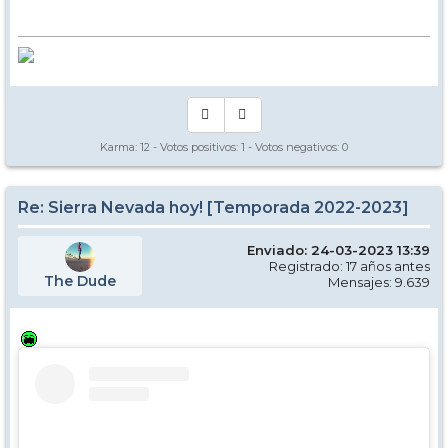
Karma:
12
- Votos positivos:
1
- Votos negativos:
0
Re: Sierra Nevada hoy! [Temporada 2022-2023]
Enviado: 24-03-2023 13:39
Registrado: 17 años antes
The Dude
Mensajes: 9.639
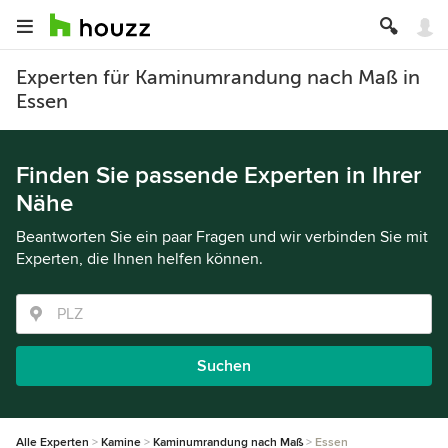
Experten für Kaminumrandung nach Maß in
Essen
Finden Sie passende Experten in Ihrer
Nähe
Beantworten Sie ein paar Fragen und wir verbinden Sie mit
Experten, die Ihnen helfen können.
Suchen
Alle Experten
Kamine
Kaminumrandung nach Maß
Essen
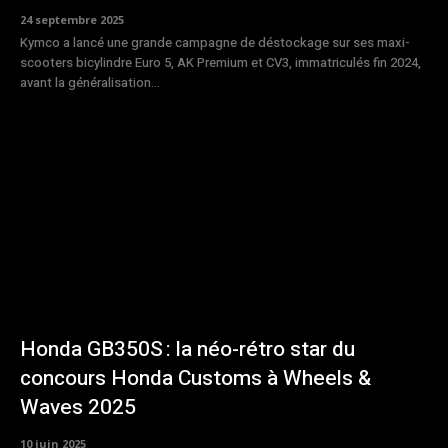
24 septembre 2025
Kymco a lancé une grande campagne de déstockage sur ses maxi-
scooters bicylindre Euro 5, AK Premium et CV3, immatriculés fin 2024,
avant la généralisation...
Honda GB350S : la néo-rétro star du
concours Honda Customs à Wheels &
Waves 2025
10 juin 2025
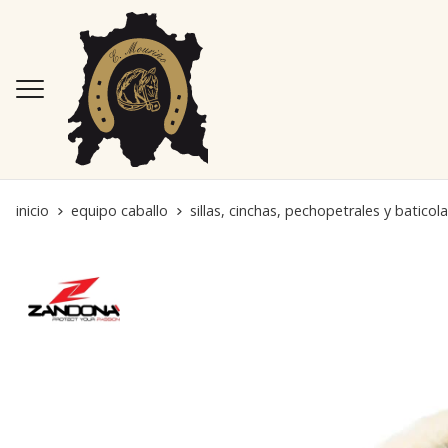
inicio
equipo caballo
sillas, cinchas, pechopetrales y baticol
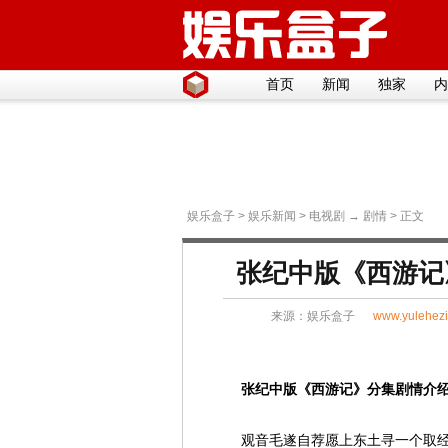
首页
新闻
独家
内
娱乐盒子
>
娱乐新闻
>
电视剧
→
剧情
> 正文
张纪中版《西游记》
来源：
娱乐盒子
www.yulehez
张纪中版《西游记》分集剧情介绍
观音毛遂自荐愿上东土寻一个取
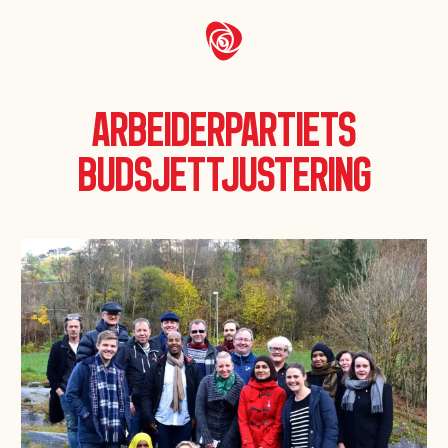
Arbeiderpartiets
budsjettjustering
____
PROBLEM REQUIREMENTS »
Omit the pictures and output all of the other material exactly.

YOUR SOLUTION »
Karma:
12
- Votos positivos:
1
- Votos negativos:
0
Re: Sierra Nevada hoy! [Temporada 2022-2023]
Enviado: 24-03-2023 13:39
Registrado: 17 años antes
The Dude
Mensajes: 9.639
Experten für Kaminumrandung nach Maß in
Essen
Finden Sie passende Experten in Ihrer
Nähe
Beantworten Sie ein paar Fragen und wir verbinden Sie mit
Experten, die Ihnen helfen können.
Suchen
Alle Experten
Kamine
Kaminumrandung nach Maß
Essen
24 septembre 2025
Kymco a lancé une grande campagne de déstockage sur ses maxi-
scooters bicylindre Euro 5, AK Premium et CV3, immatriculés fin 2024,
avant la généralisation...
Honda GB350S : la néo-rétro star du
concours Honda Customs à Wheels &
Waves 2025
10 juin 2025
inicio
equipo caballo
sillas, cinchas, pechopetrales y baticol
首页
新闻
独家
内
娱乐盒子
>
娱乐新闻
>
电视剧
→
剧情
> 正文
张纪中版《西游记》
来源：
娱乐盒子
www.yulehez
张纪中版《西游记》分集剧情介绍
观音毛遂自荐愿上东土寻一个取
Arbeiderpartiets
budsjettjustering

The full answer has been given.